Decking fixings placed in a straight line are likely to split the joist. Split joists are likely to result in:
• a reduction or total loss of hold-down forces, allowing movement and distortion in the decking;
• nails “walking-out” of the deck as the decking moves under foot traffic;
• accelerated deterioration of the joist as water enters the split and is not able to dry out readily.
 

• Where decking boards terminate or are joined at a joist, domed head nails should be 12mm from the end of each board, with the board predrilled to 80% of the domed head nail diameter to avoid splitting (test on off cuts first and adjust as necessary) . Nails may have to be skewed slightly inwards to achieve the necessary clearance to the end of the decking board and edge of the joist. See Figure 7.

• 50 x 2.8 Galvanised Bullet Head Nails may be suitable for fixing hardwood decking to hardwood joists in weather protected domestic applications, where decking is not subject to the stresses associated with exposure to sun and rain and high volumes of foot traffic and where the lesser hold-down forces from a straight shank and bullet head nail may be acceptable for long term performance - refer to your supplier or nail manufacturer for advice as to suitability.

If galvanised bullet head nails are to be used for fixing hardwood decking to hardwood joists, as above, the nails shall be in a formal staggered alignment and driven inward at an angle towards the centre of the joist (ie as skew nails). See Figure 8.



• Nails, whether domed or bullet head, should be driven only so that the head pulls the board down tight onto the joist. Nails shall not be punched into or below the decking surface.

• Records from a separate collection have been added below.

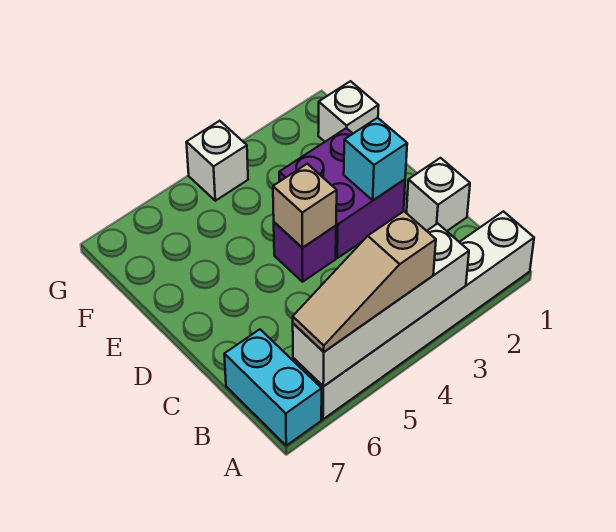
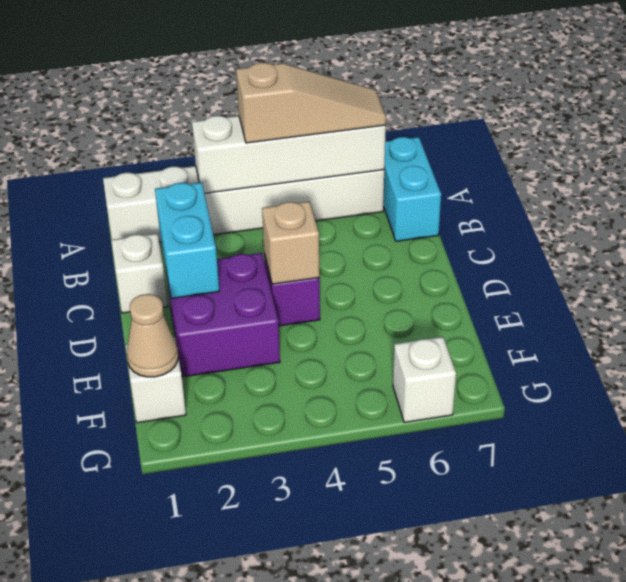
cyan 1x1 brick [344,118,407,200] -> cyan 1x2 brick [155,182,219,298]
none -> tan 1x1 cone [127,294,178,377]
white 1x1 brick [186,121,248,201] -> white 1x1 brick moved to [393,337,456,423]

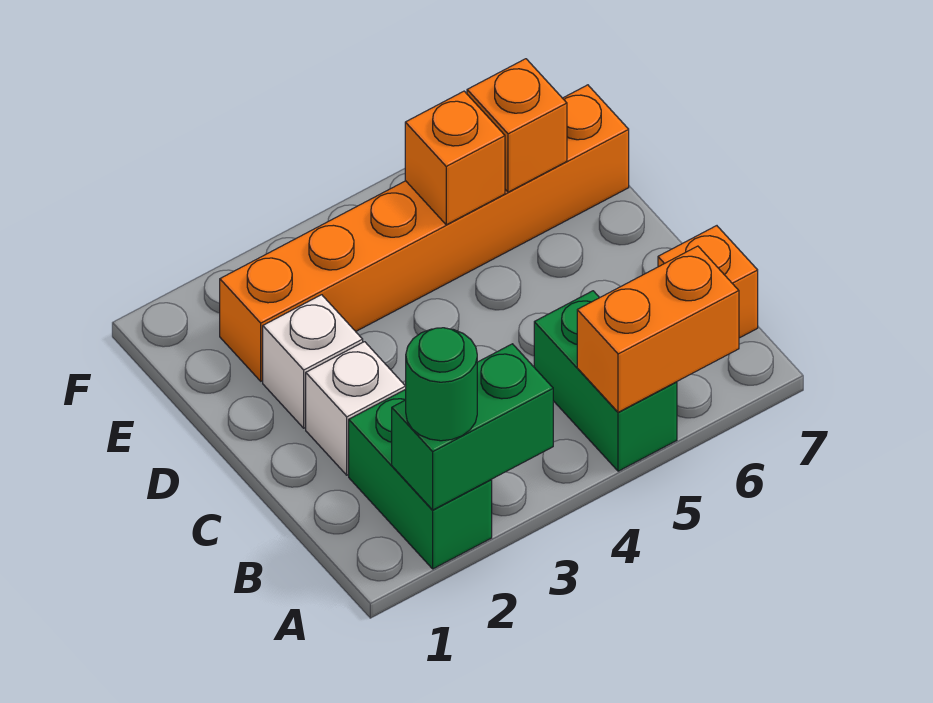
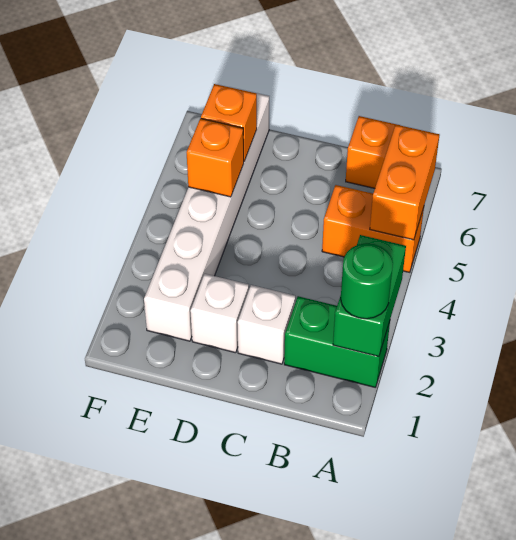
green 1x2 brick [534,291,677,471] -> orange 1x2 brick [322,185,424,272]
orange 1x6 brick [220,85,629,381] -> white 1x6 brick [144,88,269,341]

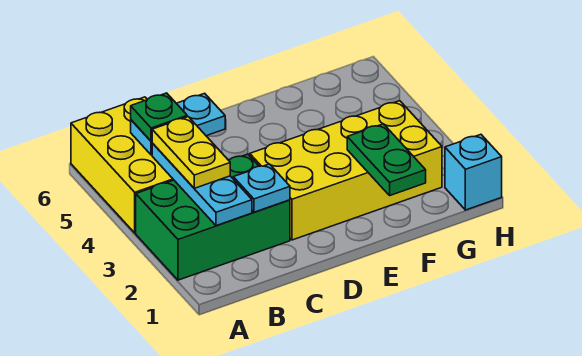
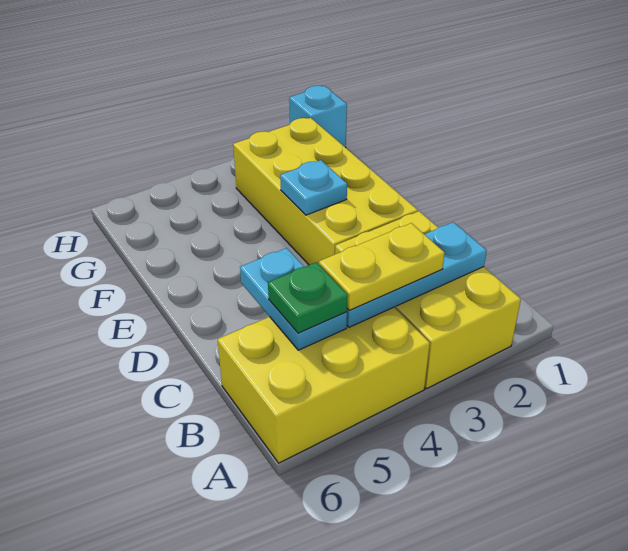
green 2x3 brick [136,154,290,280] -> yellow 2x3 brick [335,211,521,389]
cyan 1x1 plate [233,164,290,212] -> cyan 1x1 plate moved to [280,160,347,215]
green 1x2 plate [347,124,426,195] -> none

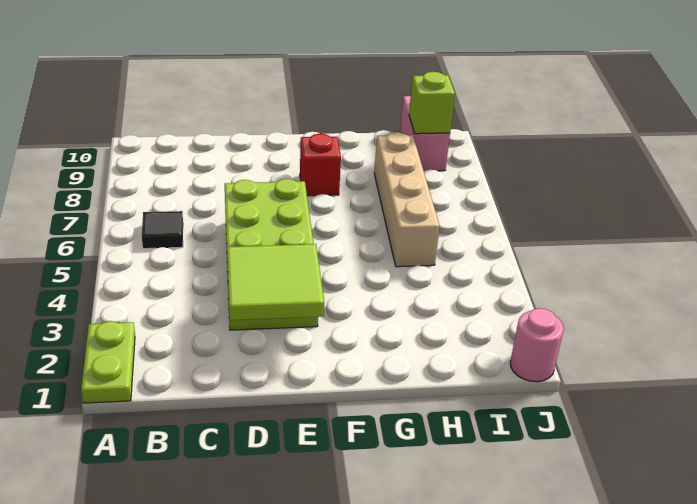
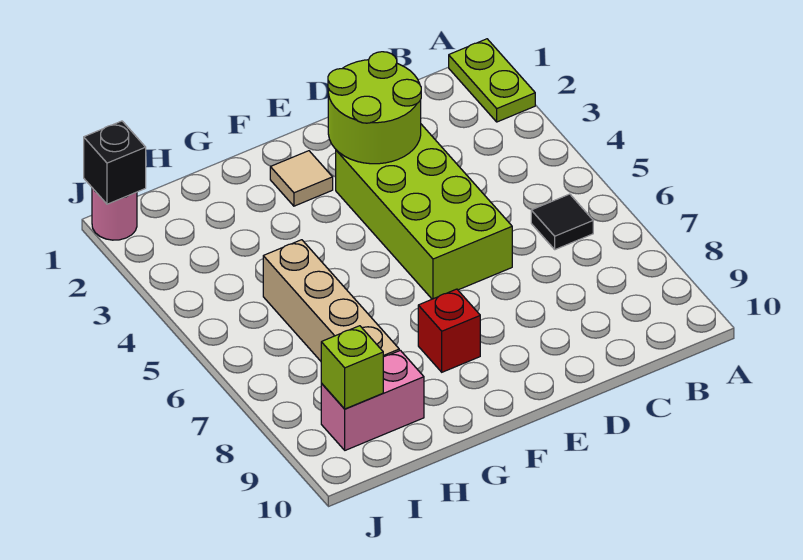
lime 2x2 tile [227,244,324,320] -> lime 2x2 round brick [328,52,421,164]
none -> tan 1x1 tile [270,151,333,206]
pink 1x2 brick [400,96,450,171] -> pink 1x2 brick turned to [321,350,424,450]
none -> black 1x1 brick [84,121,146,204]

Punching” of bullet head nails will leave a depression in which water can pool and soak into the timber, accelerating deterioration. As the exposed surface in the depression is largely end grain, water will soak into it rapidly but will not dry out readily which will lead to rotting of the timber around the entry hole and nail shank, and reduction of hold down force.

“Punching” of domed head nails will also severely damage the timber around the head, in addition to the potential problems mentioned above.

If the nail head becomes slightly “proud” of the surface, due to the board or joist shrinking, the nail can be lightly driven, after, say, 6-9 months (under normal conditions),
so that it is again flush with the surface.


 

For commercial applications use commercial standard decking and fixings.